Could you give the records below again exactly, without the pictures?

EXCERPTED RECORDS: Begin

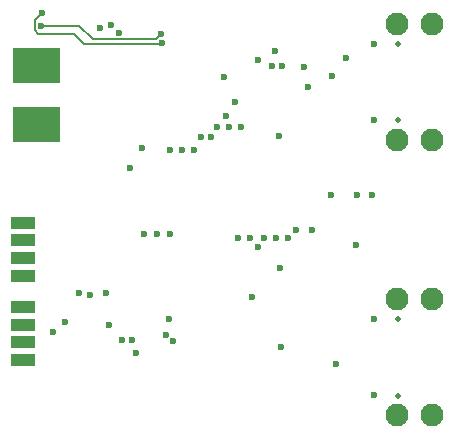
<source format=gbr>
G04 #@! TF.GenerationSoftware,KiCad,Pcbnew,9.0.2*
G04 #@! TF.CreationDate,2025-09-03T18:49:59+02:00*
G04 #@! TF.ProjectId,Afterburner_Nano,41667465-7262-4757-926e-65725f4e616e,rev?*
G04 #@! TF.SameCoordinates,Original*
G04 #@! TF.FileFunction,Copper,L3,Inr*
G04 #@! TF.FilePolarity,Positive*
%FSLAX46Y46*%
G04 Gerber Fmt 4.6, Leading zero omitted, Abs format (unit mm)*
G04 Created by KiCad (PCBNEW 9.0.2) date 2025-09-03 18:49:59*
%MOMM*%
%LPD*%
G01*
G04 APERTURE LIST*
G04 Aperture macros list*
%AMFreePoly0*
4,1,5,0.500000,-0.500000,-0.500000,-0.500000,-0.500000,0.500000,0.500000,0.500000,0.500000,-0.500000,0.500000,-0.500000,$1*%
G04 Aperture macros list end*
G04 #@! TA.AperFunction,ComponentPad*
%ADD10C,1.950000*%
G04 #@! TD*
G04 #@! TA.AperFunction,ComponentPad*
%ADD11C,0.510000*%
G04 #@! TD*
G04 #@! TA.AperFunction,ComponentPad*
%ADD12FreePoly0,0.000000*%
G04 #@! TD*
G04 #@! TA.AperFunction,ComponentPad*
%ADD13R,2.000000X1.000000*%
G04 #@! TD*
G04 #@! TA.AperFunction,ViaPad*
%ADD14C,0.600000*%
G04 #@! TD*
G04 #@! TA.AperFunction,Conductor*
%ADD15C,0.200000*%
G04 #@! TD*
G04 APERTURE END LIST*
D10*
X207550000Y-29295000D03*
X210550000Y-29295000D03*
X210550000Y-19505000D03*
X207550000Y-19505000D03*
D11*
X207650000Y-27650000D03*
X207650000Y-21150000D03*
D10*
X207550000Y-52600000D03*
X210550000Y-52600000D03*
X210550000Y-42810000D03*
X207550000Y-42810000D03*
D11*
X207650000Y-50955000D03*
X207650000Y-44455000D03*
D12*
X175500000Y-27000000D03*
X175500000Y-28000000D03*
X175500000Y-29000000D03*
X176500000Y-27000000D03*
X176500000Y-28000000D03*
X176500000Y-29000000D03*
X177500000Y-27000000D03*
X177500000Y-28000000D03*
X177500000Y-29000000D03*
X178500000Y-27000000D03*
X178500000Y-28000000D03*
X178500000Y-29000000D03*
X175500000Y-22000000D03*
X175500000Y-23000000D03*
X175500000Y-24000000D03*
X176500000Y-22000000D03*
X176500000Y-23000000D03*
X176500000Y-24000000D03*
X177500000Y-22000000D03*
X177500000Y-23000000D03*
X177500000Y-24000000D03*
X178500000Y-22000000D03*
X178500000Y-23000000D03*
X178500000Y-24000000D03*
D13*
X175850000Y-43450000D03*
X175850000Y-44950000D03*
X175850000Y-46450000D03*
X175850000Y-47950000D03*
X175850000Y-36300000D03*
X175850000Y-37800000D03*
X175850000Y-39300000D03*
X175850000Y-40800000D03*
D14*
X202068500Y-23895000D03*
X201960000Y-33960000D03*
X196290000Y-37620000D03*
X205594500Y-44505000D03*
X199020000Y-36890000D03*
X192330000Y-28170000D03*
X195060000Y-37620000D03*
X202410000Y-48270000D03*
X200350000Y-36920000D03*
X205594500Y-21200000D03*
X188350000Y-30150000D03*
X193330000Y-28170000D03*
X198300000Y-37620000D03*
X194330000Y-28170000D03*
X205594500Y-27600000D03*
X197300000Y-37620000D03*
X192330000Y-28180000D03*
X190350000Y-30150000D03*
X189350000Y-30150000D03*
X205594500Y-50905000D03*
X199650000Y-23100000D03*
X190920000Y-29050000D03*
X194060000Y-37620000D03*
X191800000Y-29020000D03*
X204090000Y-38180000D03*
X188245000Y-44505000D03*
X185080000Y-46240000D03*
X182918902Y-42300000D03*
X180620000Y-42300000D03*
X184260000Y-46250000D03*
X181515000Y-42425000D03*
X204120000Y-33970000D03*
X205400000Y-33950000D03*
X197733847Y-46827998D03*
X185960000Y-29970000D03*
X197780000Y-23040000D03*
X197550000Y-29010000D03*
X195750000Y-38390000D03*
X203268500Y-22395000D03*
X200000000Y-24800000D03*
X197250000Y-21750000D03*
X195749999Y-22500000D03*
X193800000Y-26125002D03*
X193040000Y-27250000D03*
X192900000Y-23950000D03*
X196950000Y-23050000D03*
X177440000Y-19630000D03*
X187566731Y-20358600D03*
X187680000Y-21100000D03*
X177450000Y-18600000D03*
X188590002Y-46290002D03*
X184900000Y-31680000D03*
X178450000Y-45550000D03*
X179450000Y-44750000D03*
X183170000Y-44940000D03*
X185470000Y-47370000D03*
X183350000Y-19590000D03*
X187260000Y-37290000D03*
X186160000Y-37260000D03*
X182360000Y-19810000D03*
X187990000Y-45840000D03*
X184020000Y-20250000D03*
X188340000Y-37280000D03*
X197600000Y-40190000D03*
X195230000Y-42640000D03*
D15*
X187566731Y-20358600D02*
X187124331Y-20801000D01*
X181791000Y-20801000D02*
X180630000Y-19640000D01*
X187124331Y-20801000D02*
X181791000Y-20801000D01*
X180630000Y-19640000D02*
X177440000Y-19640000D01*
X180170000Y-20310000D02*
X177190000Y-20310000D01*
X177190000Y-20310000D02*
X176880000Y-20000000D01*
X187628000Y-21152000D02*
X181012000Y-21152000D01*
X181012000Y-21152000D02*
X180170000Y-20310000D01*
X187680000Y-21100000D02*
X187628000Y-21152000D01*
X176880000Y-19170000D02*
X177450000Y-18600000D01*
X176880000Y-20000000D02*
X176880000Y-19170000D01*
M02*

</source>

EXCERPTED RECORDS: End

**SOLUTION BELOW:**
<source format=gbr>
G04 #@! TF.GenerationSoftware,KiCad,Pcbnew,9.0.2*
G04 #@! TF.CreationDate,2025-09-03T18:49:59+02:00*
G04 #@! TF.ProjectId,Afterburner_Nano,41667465-7262-4757-926e-65725f4e616e,rev?*
G04 #@! TF.SameCoordinates,Original*
G04 #@! TF.FileFunction,Copper,L3,Inr*
G04 #@! TF.FilePolarity,Positive*
%FSLAX46Y46*%
G04 Gerber Fmt 4.6, Leading zero omitted, Abs format (unit mm)*
G04 Created by KiCad (PCBNEW 9.0.2) date 2025-09-03 18:49:59*
%MOMM*%
%LPD*%
G01*
G04 APERTURE LIST*
G04 Aperture macros list*
%AMFreePoly0*
4,1,5,0.500000,-0.500000,-0.500000,-0.500000,-0.500000,0.500000,0.500000,0.500000,0.500000,-0.500000,0.500000,-0.500000,$1*%
G04 Aperture macros list end*
G04 #@! TA.AperFunction,ComponentPad*
%ADD10C,1.950000*%
G04 #@! TD*
G04 #@! TA.AperFunction,ComponentPad*
%ADD11C,0.510000*%
G04 #@! TD*
G04 #@! TA.AperFunction,ComponentPad*
%ADD12FreePoly0,0.000000*%
G04 #@! TD*
G04 #@! TA.AperFunction,ComponentPad*
%ADD13R,2.000000X1.000000*%
G04 #@! TD*
G04 #@! TA.AperFunction,ViaPad*
%ADD14C,0.600000*%
G04 #@! TD*
G04 #@! TA.AperFunction,Conductor*
%ADD15C,0.200000*%
G04 #@! TD*
G04 APERTURE END LIST*
D10*
X207550000Y-29295000D03*
X210550000Y-29295000D03*
X210550000Y-19505000D03*
X207550000Y-19505000D03*
D11*
X207650000Y-27650000D03*
X207650000Y-21150000D03*
D10*
X207550000Y-52600000D03*
X210550000Y-52600000D03*
X210550000Y-42810000D03*
X207550000Y-42810000D03*
D11*
X207650000Y-50955000D03*
X207650000Y-44455000D03*
D12*
X175500000Y-27000000D03*
X175500000Y-28000000D03*
X175500000Y-29000000D03*
X176500000Y-27000000D03*
X176500000Y-28000000D03*
X176500000Y-29000000D03*
X177500000Y-27000000D03*
X177500000Y-28000000D03*
X177500000Y-29000000D03*
X178500000Y-27000000D03*
X178500000Y-28000000D03*
X178500000Y-29000000D03*
X175500000Y-22000000D03*
X175500000Y-23000000D03*
X175500000Y-24000000D03*
X176500000Y-22000000D03*
X176500000Y-23000000D03*
X176500000Y-24000000D03*
X177500000Y-22000000D03*
X177500000Y-23000000D03*
X177500000Y-24000000D03*
X178500000Y-22000000D03*
X178500000Y-23000000D03*
X178500000Y-24000000D03*
D13*
X175850000Y-43450000D03*
X175850000Y-44950000D03*
X175850000Y-46450000D03*
X175850000Y-47950000D03*
X175850000Y-36300000D03*
X175850000Y-37800000D03*
X175850000Y-39300000D03*
X175850000Y-40800000D03*
D14*
X202068500Y-23895000D03*
X201960000Y-33960000D03*
X196290000Y-37620000D03*
X205594500Y-44505000D03*
X199020000Y-36890000D03*
X192330000Y-28170000D03*
X195060000Y-37620000D03*
X202410000Y-48270000D03*
X200350000Y-36920000D03*
X205594500Y-21200000D03*
X188350000Y-30150000D03*
X193330000Y-28170000D03*
X198300000Y-37620000D03*
X194330000Y-28170000D03*
X205594500Y-27600000D03*
X197300000Y-37620000D03*
X192330000Y-28180000D03*
X190350000Y-30150000D03*
X189350000Y-30150000D03*
X205594500Y-50905000D03*
X199650000Y-23100000D03*
X190920000Y-29050000D03*
X194060000Y-37620000D03*
X191800000Y-29020000D03*
X204090000Y-38180000D03*
X188245000Y-44505000D03*
X185080000Y-46240000D03*
X182918902Y-42300000D03*
X180620000Y-42300000D03*
X184260000Y-46250000D03*
X181515000Y-42425000D03*
X204120000Y-33970000D03*
X205400000Y-33950000D03*
X197733847Y-46827998D03*
X185960000Y-29970000D03*
X197780000Y-23040000D03*
X197550000Y-29010000D03*
X195750000Y-38390000D03*
X203268500Y-22395000D03*
X200000000Y-24800000D03*
X197250000Y-21750000D03*
X195749999Y-22500000D03*
X193800000Y-26125002D03*
X193040000Y-27250000D03*
X192900000Y-23950000D03*
X196950000Y-23050000D03*
X177440000Y-19630000D03*
X187566731Y-20358600D03*
X187680000Y-21100000D03*
X177450000Y-18600000D03*
X188590002Y-46290002D03*
X184900000Y-31680000D03*
X178450000Y-45550000D03*
X179450000Y-44750000D03*
X183170000Y-44940000D03*
X185470000Y-47370000D03*
X183350000Y-19590000D03*
X187260000Y-37290000D03*
X186160000Y-37260000D03*
X182360000Y-19810000D03*
X187990000Y-45840000D03*
X184020000Y-20250000D03*
X188340000Y-37280000D03*
X197600000Y-40190000D03*
X195230000Y-42640000D03*
D15*
X187566731Y-20358600D02*
X187124331Y-20801000D01*
X181791000Y-20801000D02*
X180630000Y-19640000D01*
X187124331Y-20801000D02*
X181791000Y-20801000D01*
X180630000Y-19640000D02*
X177440000Y-19640000D01*
X180170000Y-20310000D02*
X177190000Y-20310000D01*
X177190000Y-20310000D02*
X176880000Y-20000000D01*
X187628000Y-21152000D02*
X181012000Y-21152000D01*
X181012000Y-21152000D02*
X180170000Y-20310000D01*
X187680000Y-21100000D02*
X187628000Y-21152000D01*
X176880000Y-19170000D02*
X177450000Y-18600000D01*
X176880000Y-20000000D02*
X176880000Y-19170000D01*
M02*

</source>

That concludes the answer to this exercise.